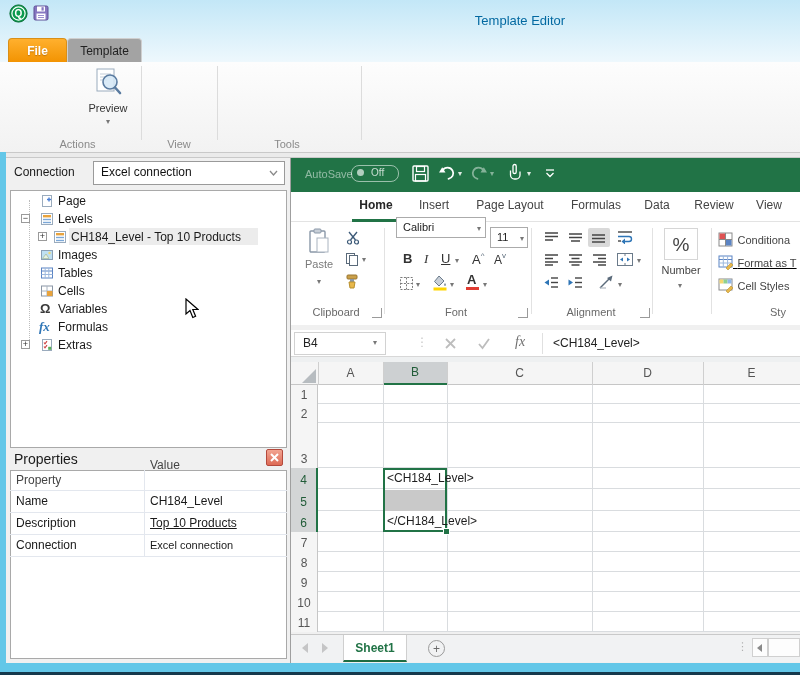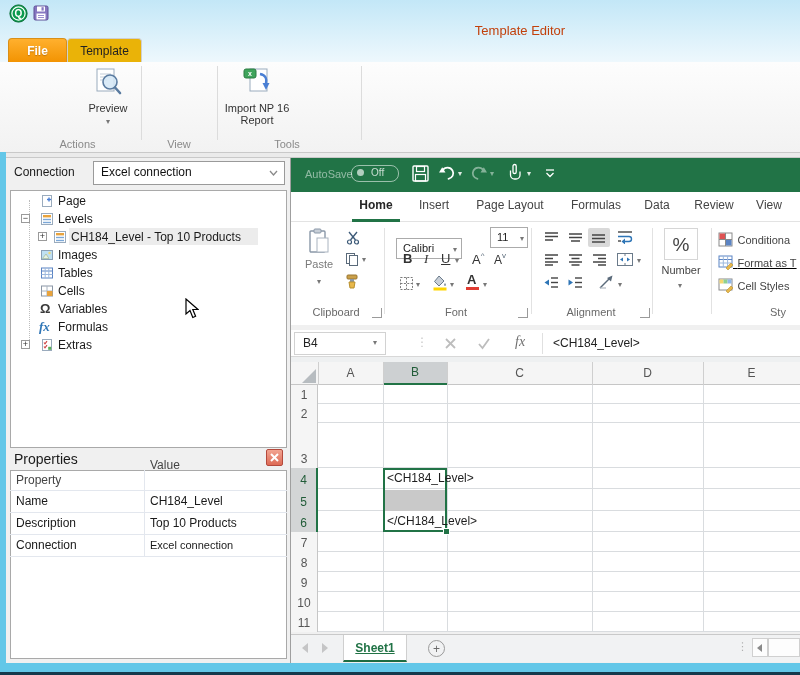--- a/index.html
+++ b/index.html
@@ -11,7 +11,7 @@
   
   .titlebar{left:0;top:0;width:800px;height:62px;
     background:linear-gradient(#c3e7f7,#eef8fd);}
-  .win-title{top:23px;font-size:13px;color:#c2410c;}
+  .win-title{top:13px;font-size:13px;color:#0369a1;}
   .np-tab{top:38px;height:24px;border-radius:4px 4px 0 0;text-align:center;
     font-size:12px;line-height:24px;}
   .np-tab.file{background:linear-gradient(#ffb02e,#f29200);border:1px solid #d98f17;

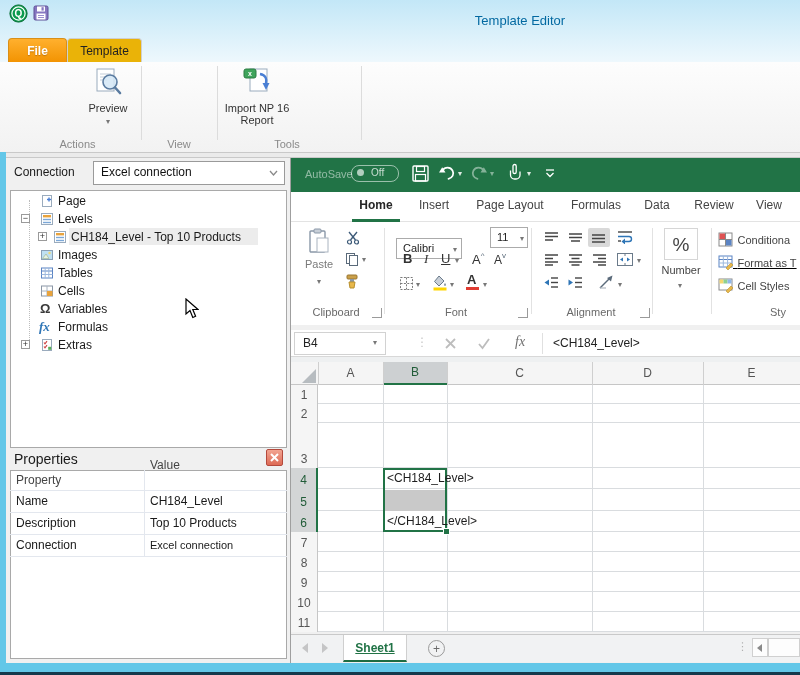--- a/index.html
+++ b/index.html
@@ -16,7 +16,7 @@
     font-size:12px;line-height:24px;}
   .np-tab.file{background:linear-gradient(#ffb02e,#f29200);border:1px solid #d98f17;
     border-bottom:none;color:#fff;font-weight:bold;text-shadow:0 1px 1px rgba(140,80,0,.5);}
-  .np-tab.template{background:#eab308;border:1px solid #cfcfcf;border-bottom:none;color:#222;}
+  .np-tab.template{background:#a3a3a3;border:1px solid #cfcfcf;border-bottom:none;color:#222;}
   .np-ribbon{left:0;top:62px;width:800px;height:90px;
     background:linear-gradient(#fdfdfd,#f2f2f2);border-bottom:1px solid #d5d5d5;}
   .np-btn{top:66px;height:72px;text-align:center;font-size:11px;color:#333;cursor:default;}

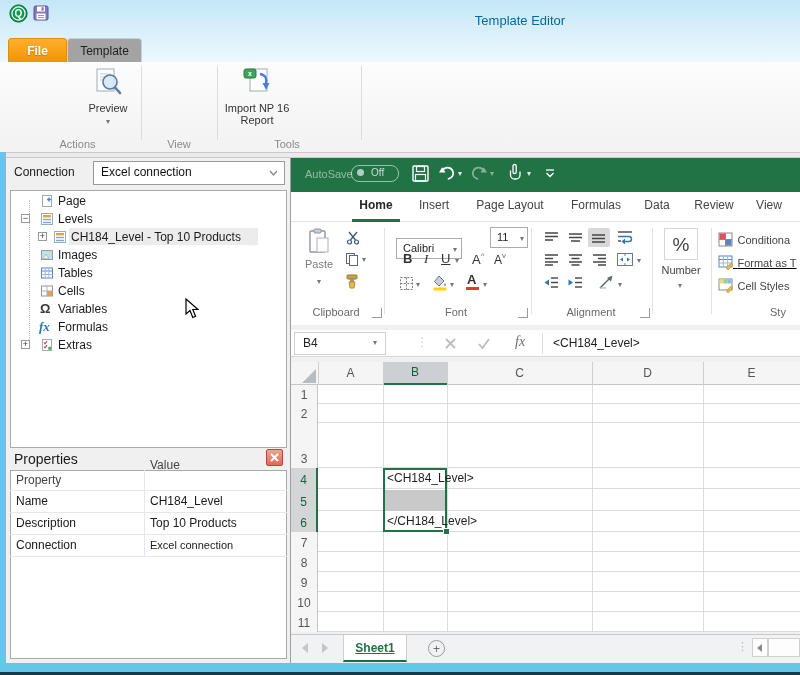--- a/index.html
+++ b/index.html
@@ -146,16 +146,6 @@
 
   <div class="abs np-grp-sep" style="left:217px;"></div>
 
-  <div class="abs np-btn" style="left:224px;width:66px;">
-    <svg width="34" height="32" viewBox="0 0 34 32">
-      <rect x="10" y="3" width="17" height="22" fill="#fff" stroke="#9aabbd"></rect>
-      <rect x="4" y="3" width="12" height="9" rx="2" fill="#3fa45b" stroke="#2c7c42"></rect>
-      <text x="10" y="10" text-anchor="middle" font-size="7" font-weight="bold" font-family="Liberation Sans, sans-serif" fill="#fff">x</text>
-      <path d="M20 8 C26 9 27 13 26 18" fill="none" stroke="#4a7fd4" stroke-width="2.4"></path>
-      <polygon points="26,24 22.5,17 29.5,17" fill="#4a7fd4"></polygon>
-    </svg>
-    <span class="lbl">Import NP 16 Report</span>
-  </div>
 
 
   <div class="abs np-grp-sep" style="left:361px;"></div>

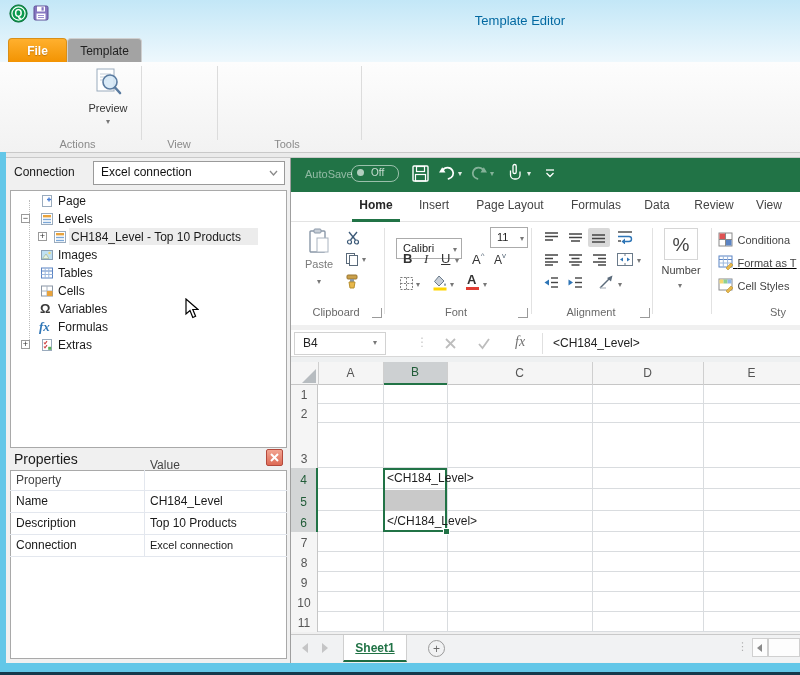--- a/index.html
+++ b/index.html
@@ -365,7 +365,7 @@
   <div class="abs xl-grp-label" style="left:300px;width:72px;">Clipboard</div>
   <div class="abs launcher" style="left:372px;top:308px;"></div>
 
-  <div class="abs rcombo" style="left:396px;top:238px;width:66px;height:21px;">
+  <div class="abs rcombo" style="left:396px;top:217px;width:90px;height:21px;">
     <span class="abs" style="left:6px;top:3px;">Calibri</span>
     <span class="abs dd" style="right:4px;top:6px;">▾</span>
   </div>

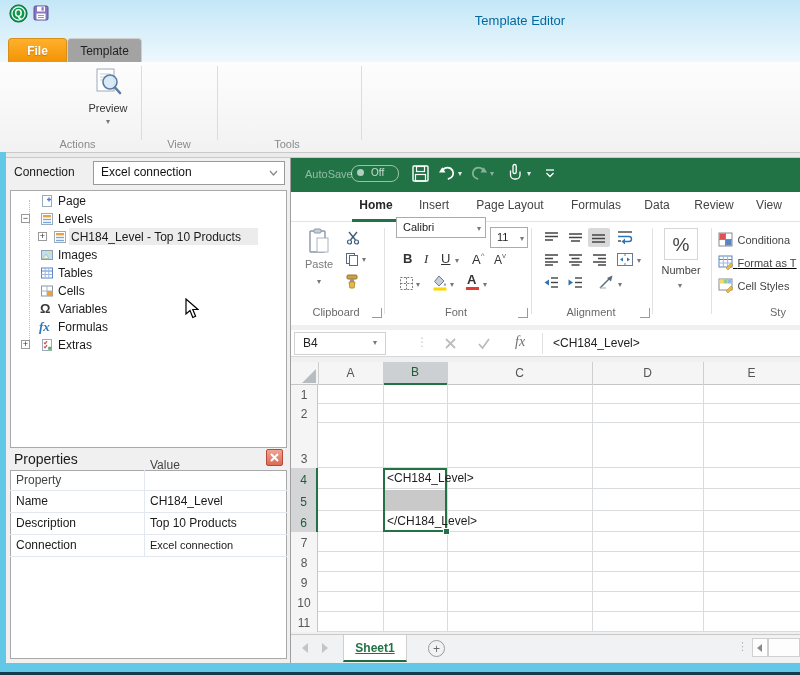--- a/index.html
+++ b/index.html
@@ -279,7 +279,7 @@
   <div class="abs prop-cell" style="left:16px;top:491px;">Name</div>
   <div class="abs prop-cell" style="left:150px;top:491px;">CH184_Level</div>
   <div class="abs prop-cell" style="left:16px;top:513px;">Description</div>
-  <div class="abs prop-cell" style="left:150px;top:513px;">Top 10 Products</div>
+  <div class="abs prop-cell" style="left:150px;top:513px;text-decoration:underline;">Top 10 Products</div>
   <div class="abs prop-cell" style="left:16px;top:535px;">Connection</div>
   <div class="abs prop-cell" style="left:150px;top:535px;font-size:11px;">Excel connection</div>
 

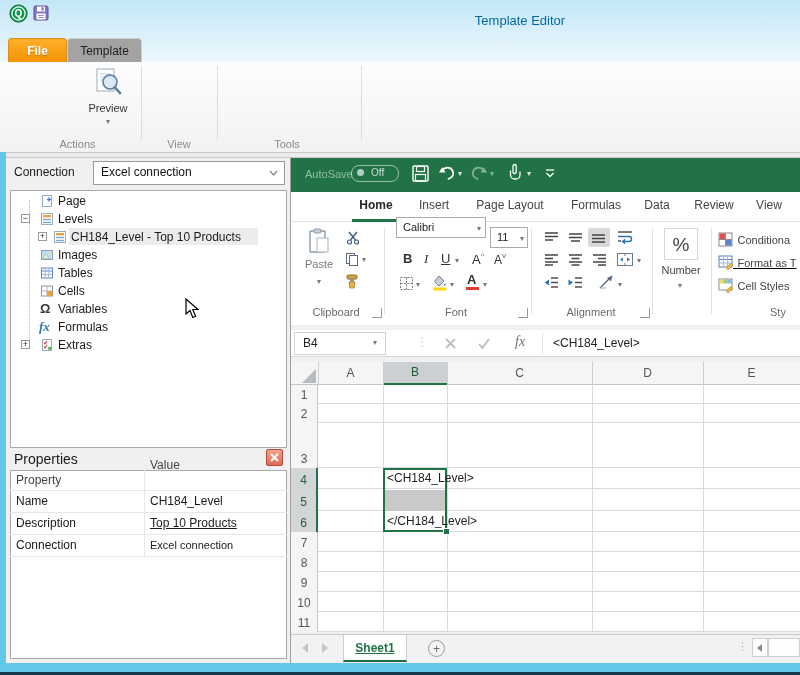--- a/index.html
+++ b/index.html
@@ -89,7 +89,7 @@
     border-top:1px solid #c9c9c9;box-sizing:border-box;}
   .sheet-tab{background:#fff;border-left:1px solid #cfcfcf;border-right:1px solid #cfcfcf;
     border-bottom:2px solid #1e6b41;box-sizing:border-box;text-align:center;
-    font-size:12px;font-weight:bold;color:#217346;line-height:26px;text-decoration:underline;}
+    font-size:12px;font-weight:bold;color:#217346;line-height:26px;}
   .tri-l{width:0;height:0;border-top:5px solid transparent;border-bottom:5px solid transparent;
     border-right:6px solid #a0a0a0;}
   .tri-r{width:0;height:0;border-top:5px solid transparent;border-bottom:5px solid transparent;

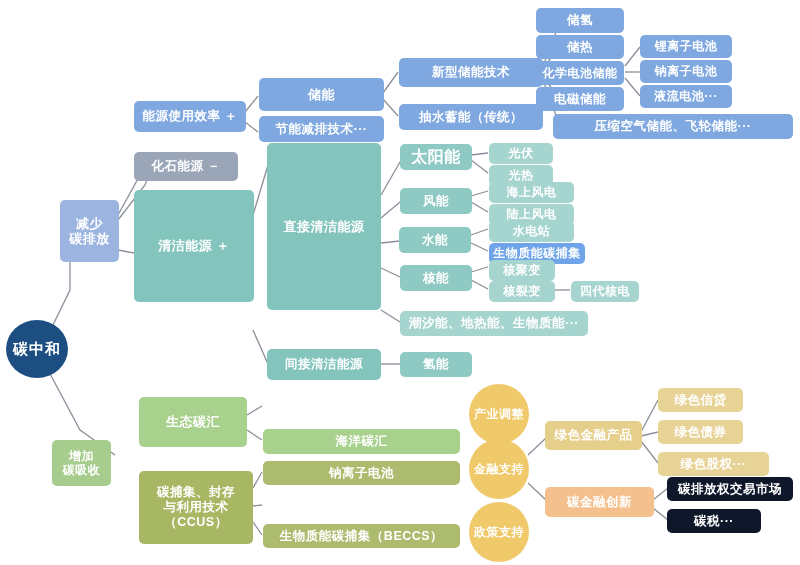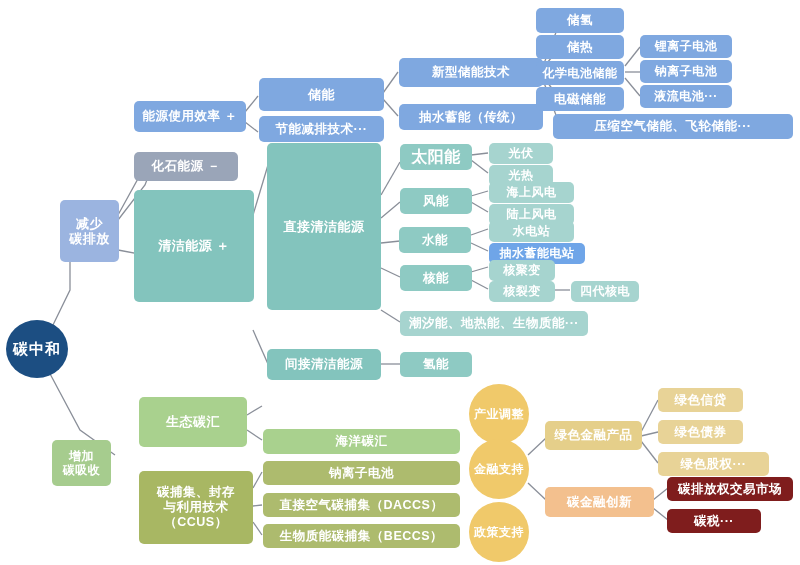--- a/index.html
+++ b/index.html
@@ -157,7 +157,7 @@
   <div class="node teal-lite" style="left:489px;top:182px;width:85px;height:21px;font-size:12px;">海上风电</div>
   <div class="node teal-lite" style="left:489px;top:204px;width:85px;height:21px;font-size:12px;">陆上风电</div>
   <div class="node teal-lite" style="left:489px;top:221px;width:85px;height:21px;font-size:12px;">水电站</div>
-  <div class="node blue-hl" style="left:489px;top:243px;width:96px;height:21px;font-size:12px;">抽水蓄能电站</div>
+  <div class="node blue-hl" style="left:489px;top:243px;width:96px;height:21px;font-size:12px;">生物质能碳捕集</div>
   <div class="node teal-lite" style="left:489px;top:260px;width:66px;height:21px;font-size:12px;">核聚变</div>
   <div class="node teal-lite" style="left:489px;top:281px;width:66px;height:21px;font-size:12px;">核裂变</div>
   <div class="node teal-lite" style="left:571px;top:281px;width:68px;height:21px;font-size:12px;">四代核电</div>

--- What you will do ---
Print all the lines above exactly as they are, but without the pictures.

--- Result of this task ---
--- a/index.html
+++ b/index.html
@@ -11,7 +11,7 @@
   
   .titlebar{left:0;top:0;width:800px;height:62px;
     background:linear-gradient(#c3e7f7,#eef8fd);}
-  .win-title{top:23px;font-size:13px;color:#c2410c;}
+  .win-title{top:13px;font-size:13px;color:#0369a1;}
   .np-tab{top:38px;height:24px;border-radius:4px 4px 0 0;text-align:center;
     font-size:12px;line-height:24px;}
   .np-tab.file{background:linear-gradient(#ffb02e,#f29200);border:1px solid #d98f17;

--- a/index.html
+++ b/index.html
@@ -16,7 +16,7 @@
     font-size:12px;line-height:24px;}
   .np-tab.file{background:linear-gradient(#ffb02e,#f29200);border:1px solid #d98f17;
     border-bottom:none;color:#fff;font-weight:bold;text-shadow:0 1px 1px rgba(140,80,0,.5);}
-  .np-tab.template{background:#eab308;border:1px solid #cfcfcf;border-bottom:none;color:#222;}
+  .np-tab.template{background:#a3a3a3;border:1px solid #cfcfcf;border-bottom:none;color:#222;}
   .np-ribbon{left:0;top:62px;width:800px;height:90px;
     background:linear-gradient(#fdfdfd,#f2f2f2);border-bottom:1px solid #d5d5d5;}
   .np-btn{top:66px;height:72px;text-align:center;font-size:11px;color:#333;cursor:default;}

--- a/index.html
+++ b/index.html
@@ -146,16 +146,6 @@
 
   <div class="abs np-grp-sep" style="left:217px;"></div>
 
-  <div class="abs np-btn" style="left:224px;width:66px;">
-    <svg width="34" height="32" viewBox="0 0 34 32">
-      <rect x="10" y="3" width="17" height="22" fill="#fff" stroke="#9aabbd"></rect>
-      <rect x="4" y="3" width="12" height="9" rx="2" fill="#3fa45b" stroke="#2c7c42"></rect>
-      <text x="10" y="10" text-anchor="middle" font-size="7" font-weight="bold" font-family="Liberation Sans, sans-serif" fill="#fff">x</text>
-      <path d="M20 8 C26 9 27 13 26 18" fill="none" stroke="#4a7fd4" stroke-width="2.4"></path>
-      <polygon points="26,24 22.5,17 29.5,17" fill="#4a7fd4"></polygon>
-    </svg>
-    <span class="lbl">Import NP 16 Report</span>
-  </div>
 
 
   <div class="abs np-grp-sep" style="left:361px;"></div>

--- a/index.html
+++ b/index.html
@@ -365,7 +365,7 @@
   <div class="abs xl-grp-label" style="left:300px;width:72px;">Clipboard</div>
   <div class="abs launcher" style="left:372px;top:308px;"></div>
 
-  <div class="abs rcombo" style="left:396px;top:238px;width:66px;height:21px;">
+  <div class="abs rcombo" style="left:396px;top:217px;width:90px;height:21px;">
     <span class="abs" style="left:6px;top:3px;">Calibri</span>
     <span class="abs dd" style="right:4px;top:6px;">▾</span>
   </div>

--- a/index.html
+++ b/index.html
@@ -279,7 +279,7 @@
   <div class="abs prop-cell" style="left:16px;top:491px;">Name</div>
   <div class="abs prop-cell" style="left:150px;top:491px;">CH184_Level</div>
   <div class="abs prop-cell" style="left:16px;top:513px;">Description</div>
-  <div class="abs prop-cell" style="left:150px;top:513px;">Top 10 Products</div>
+  <div class="abs prop-cell" style="left:150px;top:513px;text-decoration:underline;">Top 10 Products</div>
   <div class="abs prop-cell" style="left:16px;top:535px;">Connection</div>
   <div class="abs prop-cell" style="left:150px;top:535px;font-size:11px;">Excel connection</div>
 

--- a/index.html
+++ b/index.html
@@ -89,7 +89,7 @@
     border-top:1px solid #c9c9c9;box-sizing:border-box;}
   .sheet-tab{background:#fff;border-left:1px solid #cfcfcf;border-right:1px solid #cfcfcf;
     border-bottom:2px solid #1e6b41;box-sizing:border-box;text-align:center;
-    font-size:12px;font-weight:bold;color:#217346;line-height:26px;text-decoration:underline;}
+    font-size:12px;font-weight:bold;color:#217346;line-height:26px;}
   .tri-l{width:0;height:0;border-top:5px solid transparent;border-bottom:5px solid transparent;
     border-right:6px solid #a0a0a0;}
   .tri-r{width:0;height:0;border-top:5px solid transparent;border-bottom:5px solid transparent;

--- a/index.html
+++ b/index.html
@@ -157,7 +157,7 @@
   <div class="node teal-lite" style="left:489px;top:182px;width:85px;height:21px;font-size:12px;">海上风电</div>
   <div class="node teal-lite" style="left:489px;top:204px;width:85px;height:21px;font-size:12px;">陆上风电</div>
   <div class="node teal-lite" style="left:489px;top:221px;width:85px;height:21px;font-size:12px;">水电站</div>
-  <div class="node blue-hl" style="left:489px;top:243px;width:96px;height:21px;font-size:12px;">抽水蓄能电站</div>
+  <div class="node blue-hl" style="left:489px;top:243px;width:96px;height:21px;font-size:12px;">生物质能碳捕集</div>
   <div class="node teal-lite" style="left:489px;top:260px;width:66px;height:21px;font-size:12px;">核聚变</div>
   <div class="node teal-lite" style="left:489px;top:281px;width:66px;height:21px;font-size:12px;">核裂变</div>
   <div class="node teal-lite" style="left:571px;top:281px;width:68px;height:21px;font-size:12px;">四代核电</div>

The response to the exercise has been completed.